I started at a parlour and I went to a state association to hone my skills and get serious.
I'll give you an example, I was in England between 2012-14 and I went to probably one of the best academies in the world because I wanted to improve further as a player so I went and I played there, I played in that circuit there and it made a difference. Similarly if people want to hone their skills in India, they have to go to state associations whether it is in Bangalore or Bombay or in Chennai.
On that note, do you think that India has the requisite facilities to train players?
Absolutely, there are facilities everywhere and there are clubs as well and many people say that you have to be member of a club but there are so many clubs that offer sports memberships specifically to sportspersons who are talented in a particular sport. You don’t have to become a full fledged member, you can be a sports member and you can use the sports facilities. I think that itself is a great step.
You recently lost the billiards Nationals to Siddhartha Parekh. As rare as it is, how do you deal with defeats?
I believe that wins and losses are bound to occur, it's not my birthright to win, even though I maybe the overwhelming favorite and I know that expectation is always going to be there when I enter a tournament. But I think I also need to be fair to my opponent. I think he played exceptionally well, very focussed and a couple of errors I made in the middle of the match and he punished me without giving me another chance. That's the nature of sport really, you slip up, you blink and before you know it's all over.
While it was disappointing, I think I need to go back to the drawing board and work on a few areas.
On the bright side, this signals that there are players in India who are capable of beating the world champion?
People may think that Pankaj Advani is playing so it shouldn't be a problem and even if I win they say 'yes, we expected you to do that' but I know how tough it is, I know what kind of competition I have and the fact that they are constantly improving and working hard on their game is a very good sign for sport in our country.
The formats also matter, for example the quarterfinal that I lost, it was a shorter format in billiards, in that you cannot take anyone for granted because a short format is very unpredictable and even if you are the best player, even if you are world champion there is no guarantee that you are going to end up winning. You have to treat every opponent equally even if it s a lesser opponent and you know you are going to get many chances just the fact that you respect the game, you love the game so much that you want to play your best every single time. Besides its a very professional way of being a player.
Billiards and snooker appear to be the same for a layman but they are different sports and it must be a challenge to balance both?

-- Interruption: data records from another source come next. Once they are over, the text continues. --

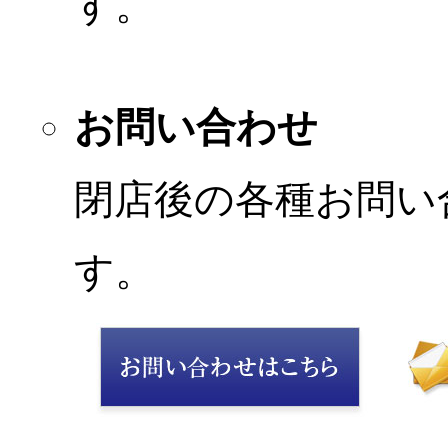
す。
お問い合わせ
閉店後の各種お問い
す。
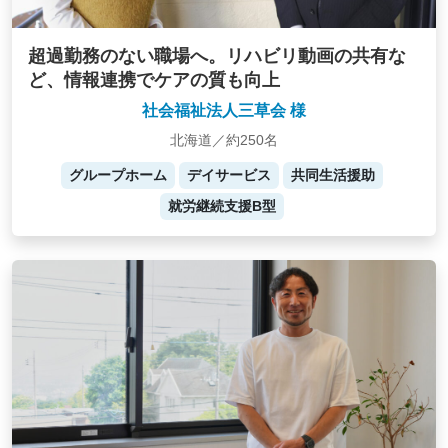
超過勤務のない職場へ。リハビリ動画の共有な
ど、情報連携でケアの質も向上
社会福祉法人三草会 様
北海道／約250名
グループホーム
デイサービス
共同生活援助
就労継続支援B型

Both billiards and snooker is played on the same table but the scoring pattern, the technique, the way you approach the game there is a lot of contrast. Yes of course it is very tough to balance both sports because I have to change my technique when I am switching from billiards to snooker. In snooker there is more tactical play, in billiards there is more scoring so you have to actually be prepared for prolonged periods of concentration in billiards but in Snooker you got to go into the hit-and-run approach, you take whatever you get and then you play defensive or you have to attack when you have to so they are very contrasting. 99.9 percent of cueists specialist in only one sport and in that lies my biggest challenge - to excel in both and so far I think I haven't done a bad job at all.